Le temps passe mais les souvenirs d’une époque pas si lointaine persistent. Celle où je présentais chaque nouvelle sortie estampillée IDM comme le meilleur album de l’année de la semaine. J’étais jeune, enthousiaste et vigoureux, pas encore rongé par l’aigreur et l’amertume. Même si je reste sceptique à ce sujet, le genre est peut-être moins rincé que ma foi en lui. L’allégresse est donc d’autant plus suave lorsque surgit de (presque) nulle part une pépite du genre, prompte à bousculer mes certitudes.
Je ne vais pas faire semblant de sérieusement connaître les deux italiens responsables de cette totale réussite. On sait simplement que les milanais se nomment Matteo Castiglioni et Jacopo Biffi, qu’ils ont sorti leur premier titre sur le célèbre Fatcat Records, qu’ils ont ensuite connu l’auto-production et les labels obscurs. Malgré son antisémitisme patenté (mais visiblement admissible auprès des institutions) et les ravages que ses travaux ont représenté sur l’unique plan social, ils semblent vouer un culte à l’architecte Le Corbusier. Tant et tellement qu’ils lui ont consacré une installation, à laquelle ils lient parallèlement des compositions du pianiste Erik Satie. Je sais aussi que des ébauches de l’album du jour furent proposées à un label français (dont on taira le nom) qui les a refusées, au bénéfice du bien trop rare et discret Aperture, propriété de l’emblématique, légendaire et adorable Andrea Parker. On ne répètera jamais assez que le choix du mois de décembre pour la sortie d’un album est une hérésie, sauf si on se moque du versant promotionnel et d’une presse spécialisée bien trop occupée à concocter classements et taupes.
No.3. Obliate est un pavé, aussi lourd et digeste qu’un bloc de béton, célébrant une forme d’architecture musicale qui se nourrirait de la collision brutale de ses propres lignes.
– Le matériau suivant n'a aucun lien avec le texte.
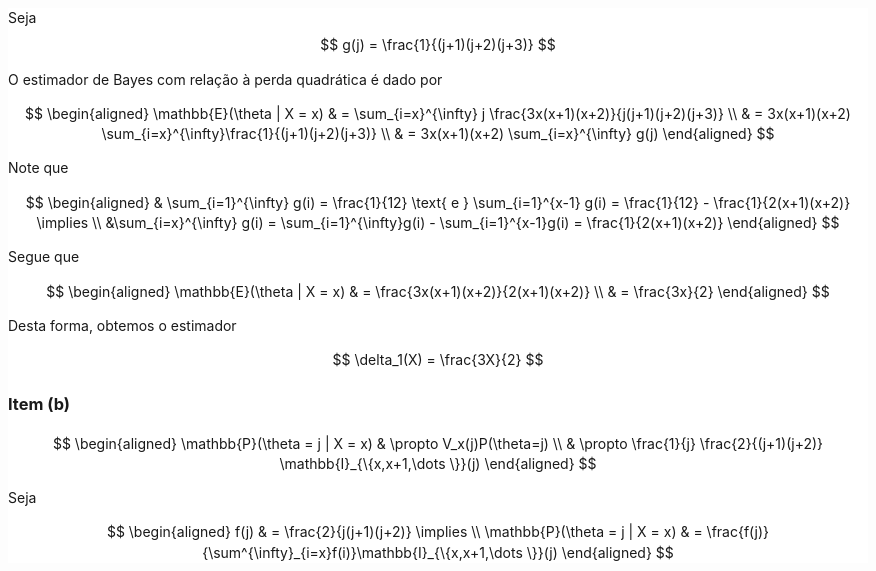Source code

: Seja  
$$
g(j) = \frac{1}{(j+1)(j+2)(j+3)}
$$

O estimador de Bayes com relação à perda quadrática é dado por

$$
\begin{aligned}
\mathbb{E}(\theta | X = x) & = \sum_{i=x}^{\infty} j \frac{3x(x+1)(x+2)}{j(j+1)(j+2)(j+3)} \\
& = 3x(x+1)(x+2) \sum_{i=x}^{\infty}\frac{1}{(j+1)(j+2)(j+3)} \\
& = 3x(x+1)(x+2) \sum_{i=x}^{\infty} g(j)
\end{aligned}
$$

Note que 

$$
\begin{aligned}
& \sum_{i=1}^{\infty} g(i) = \frac{1}{12} \text{ e }
\sum_{i=1}^{x-1} g(i) = \frac{1}{12} - \frac{1}{2(x+1)(x+2)} \implies \\
&\sum_{i=x}^{\infty} g(i) = \sum_{i=1}^{\infty}g(i) - \sum_{i=1}^{x-1}g(i) = \frac{1}{2(x+1)(x+2)}
\end{aligned}
$$

Segue que

$$
\begin{aligned}
\mathbb{E}(\theta | X = x) & = \frac{3x(x+1)(x+2)}{2(x+1)(x+2)} \\
& = \frac{3x}{2}
\end{aligned}
$$

Desta forma, obtemos o estimador 

$$
\delta_1(X) = \frac{3X}{2}
$$

### Item (b)

$$
\begin{aligned}
\mathbb{P}(\theta = j | X = x) & \propto V_x(j)P(\theta=j) \\
& \propto \frac{1}{j} \frac{2}{(j+1)(j+2)} \mathbb{I}_{\{x,x+1,\dots \}}(j)
\end{aligned}
$$

Seja

$$
\begin{aligned}
f(j) & = \frac{2}{j(j+1)(j+2)} \implies \\
\mathbb{P}(\theta = j | X = x) & = \frac{f(j)}{\sum^{\infty}_{i=x}f(i)}\mathbb{I}_{\{x,x+1,\dots \}}(j)
\end{aligned}
$$
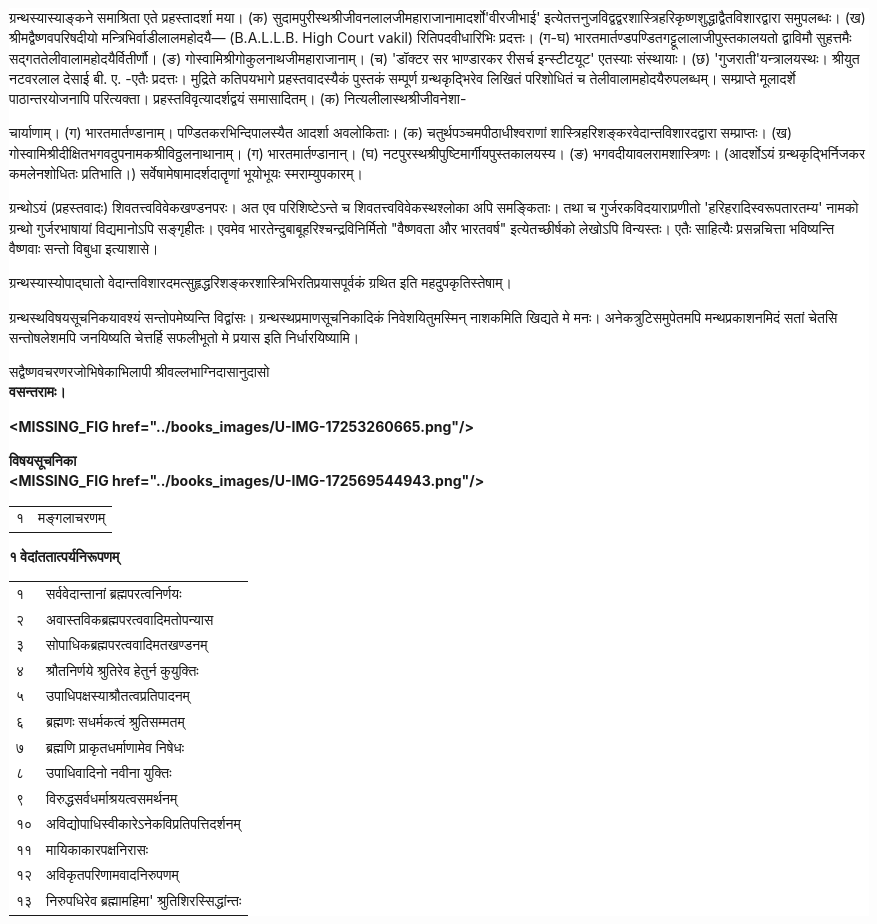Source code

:  ग्रन्थस्यास्याङ्कने समाश्रिता एते प्रहस्तादर्शा मया। (क) सुदामपुरीस्थश्रीजीवनलालजीमहाराजानामादर्शो'वीरजीभाई' इत्येतत्तनुजविद्वद्वरशास्त्रिहरिकृष्णशुद्धाद्वैतविशारद्वारा समुपलब्धः। (ख) श्रीमद्वैष्णवपरिषदीयो मन्त्रिभिर्वाडीलालमहोदयै— (B.A.L.L.B. High Court vakil) रितिपदवीधारिभिः प्रदत्तः। (ग-घ) भारतमार्तण्डपण्डितगट्टूलालाजीपुस्तकालयतो द्वाविमौ सुहत्तमैः सद्गततेलीवालामहोदयैर्वितीर्णौ। (ङ) गोस्वामिश्रीगोकुलनाथजीमहाराजानाम्। (च) 'डॉक्टर सर भाण्डारकर रीसर्च इन्स्टीटयूट' एतस्याः संस्थायाः। (छ) 'गुजराती'यन्त्रालयस्थः। श्रीयुत नटवरलाल देसाई बी. ए. -एतैः प्रदत्तः। मुद्रिते कतिपयभागे प्रहस्तवादस्यैकं पुस्तकं सम्पूर्ण ग्रन्थकृद्भिरेव लिखितं परिशोधितं च तेलीवालामहोदयैरुपलब्धम्। सम्प्राप्ते मूलादर्शे पाठान्तरयोजनापि परित्यक्ता। प्रहस्तविवृत्यादर्शद्वयं समासादितम्। (क) नित्यलीलास्थश्रीजीवनेशा-

चार्याणाम्। (ग) भारतमार्तण्डानाम्। पण्डितकरभिन्दिपालस्यैत आदर्शा अवलोकिताः। (क) चतुर्थपञ्चमपीठाधीश्वराणां शास्त्रिहरिशङ्करवेदान्तविशारदद्वारा सम्प्राप्तः। (ख) गोस्वामिश्रीदीक्षितभगवदुपनामकश्रीविठ्ठलनाथानाम्। (ग) भारतमार्तण्डानान्। (घ) नटपुरस्थश्रीपुष्टिमार्गीयपुस्तकालयस्य। (ङ) भगवदीयावलरामशास्त्रिणः। (आदर्शोऽयं ग्रन्थकृद्भिर्निजकर कमलेनशोधितः प्रतिभाति।) सर्वेषामेषामादर्शदातॄणां भूयोभूयः स्मराम्युपकारम्।

 ग्रन्थोऽयं (प्रहस्तवादः) शिवतत्त्वविवेकखण्डनपरः। अत एव परिशिष्टेऽन्ते च शिवतत्त्वविवेकस्थश्लोका अपि समङ्किताः। तथा च गुर्जरकविदयाराप्रणीतो 'हरिहरादिस्वरूपतारतम्य' नामको ग्रन्थो गुर्जरभाषायां विद्यमानोऽपि सङ्गृहीतः। एवमेव भारतेन्दुबाबूहरिश्चन्द्रविनिर्मितो "वैष्णवता और भारतवर्ष" इत्येतच्छीर्षको लेखोऽपि विन्यस्तः। एतैः साहित्यैः प्रसन्नचित्ता भविष्यन्ति वैष्णवाः सन्तो विबुधा इत्याशासे।

 ग्रन्थस्यास्योपाद्घातो वेदान्तविशारदमत्सुहृद्धरिशङ्करशास्त्रिभिरतिप्रयासपूर्वकं ग्रथित इति महदुपकृतिस्तेषाम्।

 ग्रन्थस्थविषयसूचनिकयावश्यं सन्तोपमेष्यन्ति विद्वांसः। ग्रन्थस्थप्रमाणसूचनिकादिकं निवेशयितुमस्मिन् नाशकमिति खिद्यते मे मनः। अनेकत्रुटिसमुपेतमपि मन्थप्रकाशनमिदं सतां चेतसि सन्तोषलेशमपि जनयिष्यति चेत्तर्हि सफलीभूतो मे प्रयास इति निर्धारयिष्यामि।

सद्वैष्णवचरणरजोभिषेकाभिलापी श्रीवल्लभाग्निदासानुदासो  
**वसन्तरामः।**

**<MISSING_FIG href="../books_images/U-IMG-17253260665.png"/>**

**विषयसूचनिका**  
**<MISSING_FIG href="../books_images/U-IMG-172569544943.png"/>**  

|     |              |
|-----|--------------|
| १   | मङ्गलाचरणम्| |

**१ वेदांततात्पर्यनिरूपणम्**

|     |                                                  |
|-----|--------------------------------------------------|
| १   | सर्ववेदान्तानां ब्रह्मपरत्वनिर्णयः|              |
| २   | अवास्तविकब्रह्मपरत्ववादिमतोपन्यास|               |
| ३   | सोपाधिकब्रह्मपरत्ववादिमतखण्डनम्|                 |
| ४   | श्रौतनिर्णये श्रुतिरेव हेतुर्न कुयुक्तिः|        |
| ५   | उपाधिपक्षस्याश्रौतत्वप्रतिपादनम्|                |
| ६   | ब्रह्मणः सधर्मकत्वं श्रुतिसम्मतम्|               |
| ७   | ब्रह्मणि प्राकृतधर्माणामेव निषेधः|               |
| ८   | उपाधिवादिनो नवीना युक्तिः|                       |
| ९   | विरुद्धसर्वधर्माश्रयत्वसमर्थनम्|                 |
| १०  | अविद्योपाधिस्वीकारेऽनेकविप्रतिपत्तिदर्शनम्|      |
| ११  | मायिकाकारपक्षनिरासः|                             |
| १२  | अविकृतपरिणामवादनिरुपणम्|                         |
| १३  | निरुपधिरेव ब्रह्मामहिमा' श्रुतिशिरस्सिद्धांन्तः| |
Une véritable synergie software/hardware, qu’on aurait bien tort de hâtivement réduire à un hommage ou à un copycat d’Autechre (période Gantz Graf/Draft 7.30, puis encore plus poussée dans Exai).
Outre leur impressionnante maîtrise des séquenceurs, les deux italiens semblent drifter en funambules au dessus du chaos et inscrivent rigoureusement leurs constructions rythmiques et leur concassage de beats dans la lignée des glorieux beatmakers orfèvres de l’implosion en grande pompe et de la pénétration lente. S’il est encore nécessaire de la répéter, la reconnaissance pérenne de pareils albums ne doit rien à la démonstration technique potentielle mais à ses aptitudes à dégager du souffle et du contraste, y compris même dans des passages de « ventre mou ». C’est ce qui, avec le temps, peut les ériger au rang de chefs d’oeuvres imparfaits, ceux pour qui la dimension affective joue une place prépondérante. Le duo oscille donc avec une grande habilité dans la manipulation des volumes, des textures et des températures pour garantir l’aliénation de ses circuits. Ainsi, les meilleurs titres sont tous habités par cette froideur chirurgicale dans la sentence rythmique, et par cette chaleur mélodique qui rappelle que l’humain derrière la machine est seul artisan et dompteur de la cohabitation des caresses et des griffures.
Même si les deux italiens ne sont pas manchots avec des synthétiseurs, les plus exigeants pourront logiquement conclure que tout ne se vaut pas, encore plus à la fin d’un disque difficile à ingurgiter d’un seul bloc. Malgré une probable nécessité d’épure, on reconnaîtra aux deux italiens des talents certains et le bon goût de ne pas céder à de très à la mode gimmicks sonores.
La fin d’année 2015 aura été riche en fulgurances. Il eut été particulièrement injuste que celle-ci ne soit trappée dans nos lignes. Aux côtés du Refuge of a Twisted Soul de The Fear Ratio, No.3. Obliate, bien que difficile et particulièrement physique, n’est rien de plus que le seul autre album indispensable de l’année dernière dans le genre. En espérant que les extraits ci-dessous contribuent à vous en convaincre, tournons nous dès maintenant vers 2016 et toutes les attentes et les espoirs que cristallisent le retour de Jega dans les rangs de Skam.